For drag-and-drop, isolate the reorder logic into pure functions that receive state and return updated state. This approach keeps bugs measurable and prevents UI-only fixes. Make interactions feel deliberate: drop previews, clear insertion markers, and guarded handlers that reject invalid drops. When state is deterministic, complex UI stops feeling fragile.
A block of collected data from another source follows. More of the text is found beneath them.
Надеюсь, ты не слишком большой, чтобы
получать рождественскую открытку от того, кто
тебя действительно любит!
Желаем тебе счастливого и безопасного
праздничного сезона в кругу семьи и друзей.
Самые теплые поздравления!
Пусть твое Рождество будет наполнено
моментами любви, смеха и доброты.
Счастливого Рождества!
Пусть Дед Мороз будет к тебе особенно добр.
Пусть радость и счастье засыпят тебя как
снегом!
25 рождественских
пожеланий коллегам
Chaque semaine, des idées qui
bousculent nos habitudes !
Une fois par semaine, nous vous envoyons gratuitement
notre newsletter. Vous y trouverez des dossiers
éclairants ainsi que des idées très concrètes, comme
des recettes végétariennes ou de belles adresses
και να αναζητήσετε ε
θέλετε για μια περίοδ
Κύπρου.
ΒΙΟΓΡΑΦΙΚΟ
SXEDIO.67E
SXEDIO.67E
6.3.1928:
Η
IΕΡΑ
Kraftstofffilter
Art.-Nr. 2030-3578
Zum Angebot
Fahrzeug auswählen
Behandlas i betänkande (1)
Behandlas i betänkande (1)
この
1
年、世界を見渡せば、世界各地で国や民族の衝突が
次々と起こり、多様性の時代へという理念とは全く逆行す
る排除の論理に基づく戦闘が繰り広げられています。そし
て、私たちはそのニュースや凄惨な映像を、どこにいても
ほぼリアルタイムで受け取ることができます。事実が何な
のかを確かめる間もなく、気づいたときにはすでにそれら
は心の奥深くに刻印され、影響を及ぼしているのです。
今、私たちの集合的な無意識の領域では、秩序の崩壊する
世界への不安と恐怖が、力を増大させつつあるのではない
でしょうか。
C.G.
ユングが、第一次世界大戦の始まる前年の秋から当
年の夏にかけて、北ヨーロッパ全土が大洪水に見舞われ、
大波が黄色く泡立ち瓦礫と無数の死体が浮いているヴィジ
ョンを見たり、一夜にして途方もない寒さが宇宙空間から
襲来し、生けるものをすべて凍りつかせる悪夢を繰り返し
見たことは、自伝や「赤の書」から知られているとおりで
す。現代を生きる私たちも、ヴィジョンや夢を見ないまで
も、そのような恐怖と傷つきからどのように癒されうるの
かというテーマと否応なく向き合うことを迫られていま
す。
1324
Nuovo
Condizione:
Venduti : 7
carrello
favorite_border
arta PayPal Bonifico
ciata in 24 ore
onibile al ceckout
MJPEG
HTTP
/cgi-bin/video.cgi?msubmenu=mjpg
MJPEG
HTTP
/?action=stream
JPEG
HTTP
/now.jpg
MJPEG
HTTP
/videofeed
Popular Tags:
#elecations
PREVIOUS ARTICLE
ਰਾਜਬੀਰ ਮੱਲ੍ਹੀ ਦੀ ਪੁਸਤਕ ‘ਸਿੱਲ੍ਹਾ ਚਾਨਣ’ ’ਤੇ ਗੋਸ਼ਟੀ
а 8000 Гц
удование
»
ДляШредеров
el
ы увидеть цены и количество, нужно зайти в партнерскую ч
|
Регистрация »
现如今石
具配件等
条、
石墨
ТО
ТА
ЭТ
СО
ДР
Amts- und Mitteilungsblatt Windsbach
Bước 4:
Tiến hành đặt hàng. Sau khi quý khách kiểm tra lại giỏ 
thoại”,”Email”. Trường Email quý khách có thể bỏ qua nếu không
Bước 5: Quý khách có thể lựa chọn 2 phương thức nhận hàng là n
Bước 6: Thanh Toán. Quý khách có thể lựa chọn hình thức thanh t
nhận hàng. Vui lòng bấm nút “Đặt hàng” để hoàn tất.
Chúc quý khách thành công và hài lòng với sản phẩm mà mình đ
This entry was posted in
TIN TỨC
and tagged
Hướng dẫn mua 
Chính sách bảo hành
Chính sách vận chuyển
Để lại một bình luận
- Normalize entities (boards, lists, cards, users, labels) to prevent duplicated objects across views
- Represent ordering with arrays of IDs to support reordering without reshaping the entire structure
- Use the History API to push URL changes on board switch and card open, keeping refresh behavior correct
- Implement drag preview and insertion indicators so users always understand where a card will land
- Guard route parsing against invalid IDs and redirect to a safe default instead of rendering broken UI
- Persist state after every meaningful mutation to avoid partial updates and lost edits
- Throttle expensive renders when moving cards rapidly to keep the interface responsive
- Keep detail editing isolated so updating a card never resets the board scroll or list positions
By completing this project, you'll gain advanced experience building a Trello-style workflow system with nested data structures, drag-and-drop reordering, metadata such as labels and assignments, and URL-based state that supports deep linking and refresh-safe navigation. You will sharpen your ability to design scalable frontend architecture, implement deterministic state transitions, and deliver complex interactions that remain stable under real usage. This foundation supports building production dashboards, admin tools, and collaborative systems that demand reliable navigation and high interaction quality.